2020. 2. 13. 22:21ㆍ카테고리 없음
Hi, we have a problem with assigning specific rights like DHCP- or DNS Admins. The initial situation is the following: Our DHCP Server as our DNS Servers are Domain Controllers at the same time. That means, we have no local groups to configure these rights. But there are two builtin Groups in the Domain (DHCP Admins & DHCP Administrators) which should work for this task. But if we assign one of these group to another group or a user, it take no effect on it.
It looks like these Domain Groups haven`t any permissions on the Servers. It isn`t possible to open the DNS or the DHCP Console. The goal is, that we can assign one of these groups an the selected admin should be able to administrate the DNS and the DHCP Service by rdp and RSAT. Has anyone an idea why this don`t work?
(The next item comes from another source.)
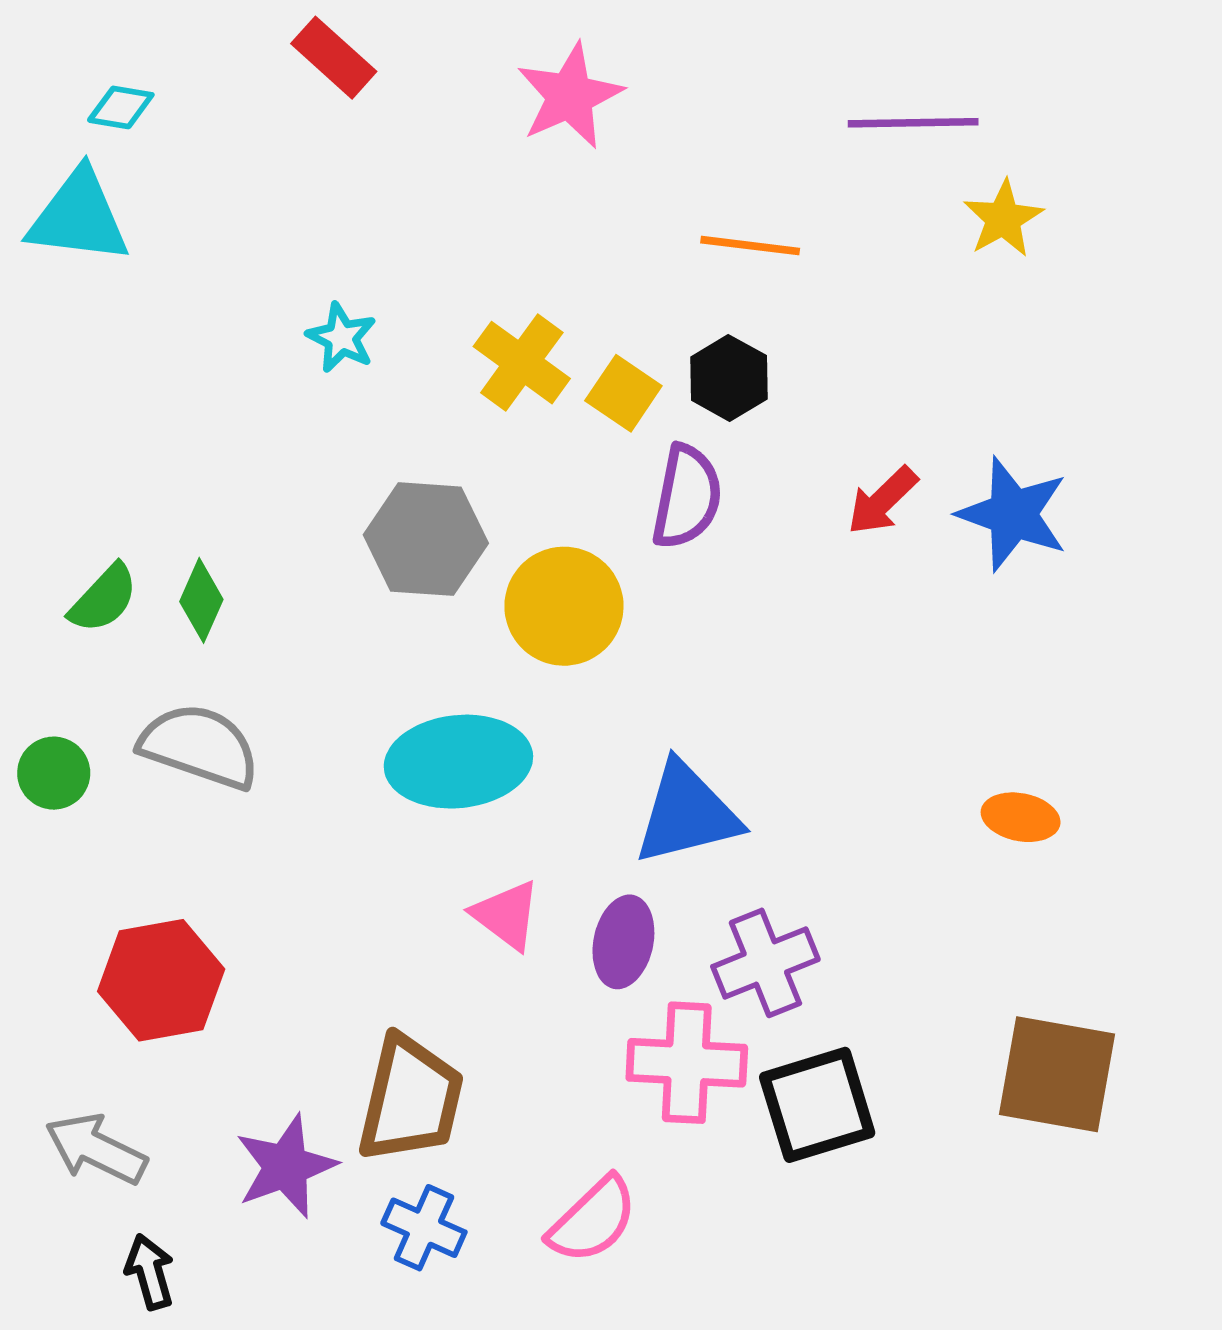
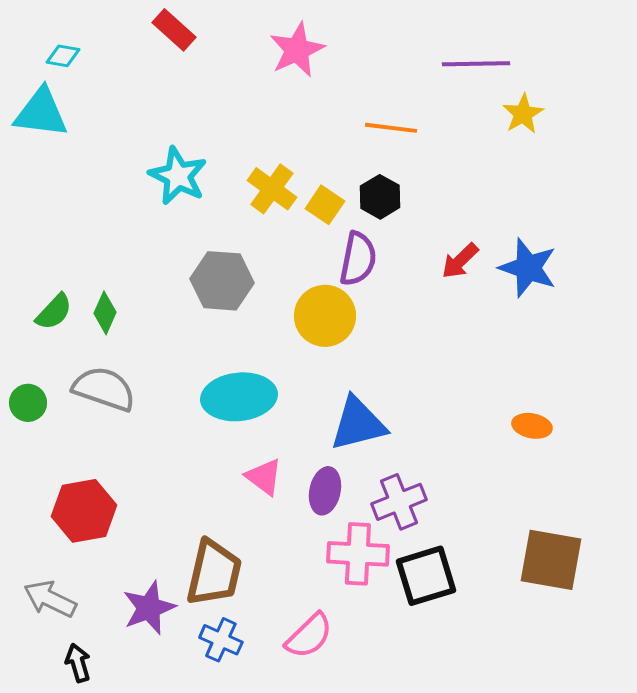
cyan star: (341, 338) -> (178, 176), size x1.6
yellow circle: (564, 606) -> (325, 316), moved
Thank you very much & best regards Manuel PS: Sorry for my bad english;-).
Shop Admin Hacking Tutorials
OK, once again I'm sorry for delay. I found it out and it is working fine, now. If you're still interested allowing your DHCP Administrators/DNS Administrators to run programs on DCs, you need to modify 'Default Domain Controller' policy and under Computer Configuration - Policies - Windows Settings - Security Settings - Local Policies - User Rights Assignment modify 'Impersonate a client after authentication' and put there these groups: - Administrators - LOCAL SERVICE - NETWORK SERVICE - SERVICE - DHCP Administrators - DNSAdmins This change require a DC reboot. After that, your users from DHCP/DNS Administrators group will be able to run consoles on DCs. You can reboot one DC by one to not affect authentication process within your domain or wait after business hours and reboot them all. However, remember that granting them direct access to DCs with possibility to run consoles, they may corrupt incidentaly DC Just only to remind you once again:) Krzysztof.